The decoder block will include three arguments, namely the receiving inputs, the input of the skip connection, and the number of filters in the particular building block. We will upsample the entered input with the help of the Conv2DTranspose layers in our model. We will then concatenate both the receiving input and the newly upsampled layers to receive the final value of the skip connections. We will then use this combined function and perform our convolutional block operation to proceed to the next layer and return this output value.
def encoder(entered_input, filters=64):
# Collect the start and end of each sub-block for normal pass and skip connections
enc1 = convolution_operation(entered_input, filters)
MaxPool1 = MaxPooling2D(strides = (2,2))(enc1)
return enc1, MaxPool1
def decoder(entered_input, skip, filters=64):
# Upsampling and concatenating the essential features
Upsample = Conv2DTranspose(filters, (2, 2), strides=2, padding="same")(entered_input)
Connect_Skip = Concatenate()([Upsample, skip])
out = convolution_operation(Connect_Skip, filters)
return out
If you are trying to build the entire U-Net architecture from scratch in a single layer, you might find that the overall structure is quite humungous because it consists of so many different blocks to be processed. By dividing our respective functions into three separate code blocks of convolutional operation, encoder structure, and decoder structure, we can construct the U-Net architecture with ease in a few lines of code. We will use the input layer, which will contain the respective shapes of our input image.

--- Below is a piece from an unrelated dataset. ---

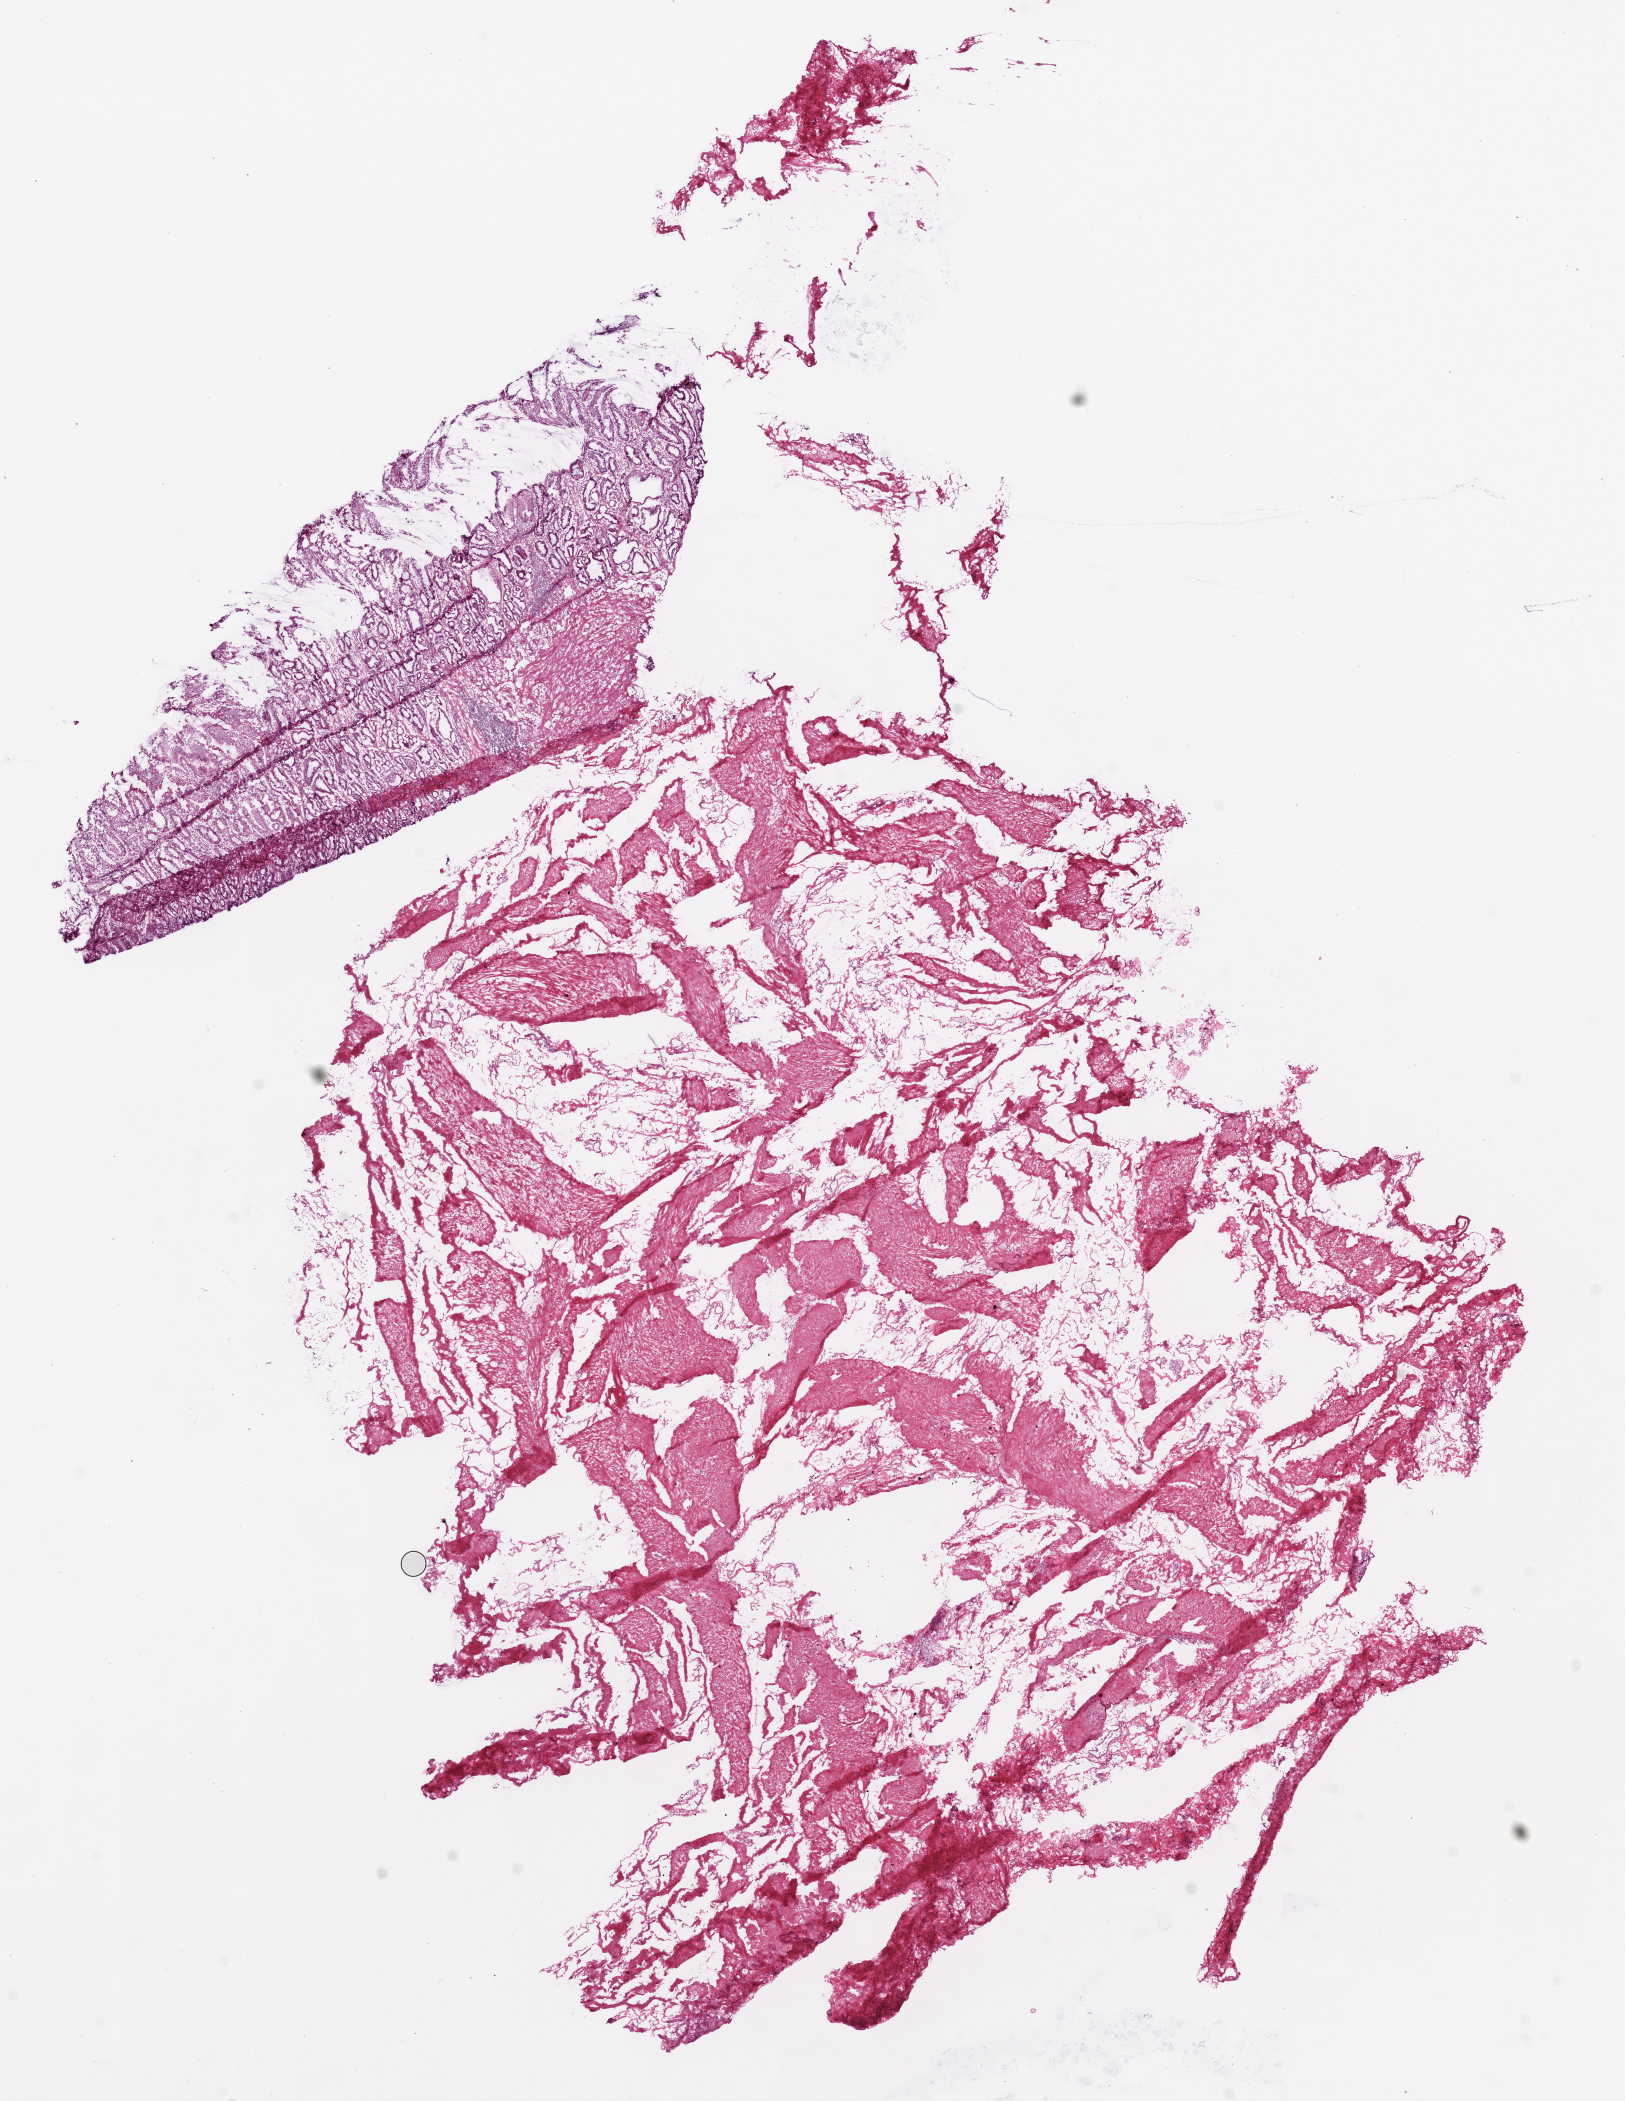
Digitized Hematoxylin and eosin (H&E) stained tissue section (whole slide) — whole scanned area (about 13.0 x 16.9 mm, slide scanned at 20x) shown as a low-resolution overview, frozen section from the top of the tissue portion, stomach, solid tissue normal (non-tumour tissue) sample. Female, age 78 years at initial diagnosis.
• this section: solid tissue normal sample (biorepository sample class)
• patient diagnosis: Adenocarcinoma, NOS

After this step, we will collect all the primary outputs and the skip outputs to pass them on to further blocks. We will create the next block and construct the entire decoder architecture until we reach the output. The output will have the required dimensions according to our desired output. In this case, I have one output node with the sigmoid activation function. We will call the functional API modeling system to create our final model and return this model to the user for performing any task with the U-Net architecture.
def U_Net(Image_Size):
# Take the image size and shape
input1 = Input(Image_Size)
# Construct the encoder blocks
skip1, encoder_1 = encoder(input1, 64)
skip2, encoder_2 = encoder(encoder_1, 64*2)
skip3, encoder_3 = encoder(encoder_2, 64*4)
skip4, encoder_4 = encoder(encoder_3, 64*8)
# Preparing the next block
conv_block = convolution_operation(encoder_4, 64*16)
# Construct the decoder blocks
decoder_1 = decoder(conv_block, skip4, 64*8)
decoder_2 = decoder(decoder_1, skip3, 64*4)
decoder_3 = decoder(decoder_2, skip2, 64*2)
decoder_4 = decoder(decoder_3, skip1, 64)
out = Conv2D(1, 1, padding="same", activation="sigmoid")(decoder_4)
model = Model(input1, out)
return model
Ensure that your image shapes are divisible by at least 16 or multiples of 16. Since we are using four max-pooling layers during the down-sampling procedure, we don’t want to encounter the divisibility of any odd number shapes. Hence, it would be best to ensure that the sizes of your architecture are equivalent to sizes like (48, 48), (80,80), (160, 160), (256, 256), (512, 512), and other similar shapes. Let us try our model structure for an input shape of (160, 160, 3) and test the results. A summary of the model and its respective plot is obtained. You can see both these structures from the attached Jupyter Notebook. I will also include the model.png to show the particular plot of the entire architectural build.
input_shape = (160, 160, 3)
model = U_Net(input_shape)
model.summary()
tf.keras.utils.plot_model(model, "model.png", show_shapes=False, show_dtype=False, show_layer_names=True, rankdir='TB', expand_nested=False, dpi=96)
You can view the summary and plots respectively with the above code blocks. Let us now explore a fun project with the U-Net architecture.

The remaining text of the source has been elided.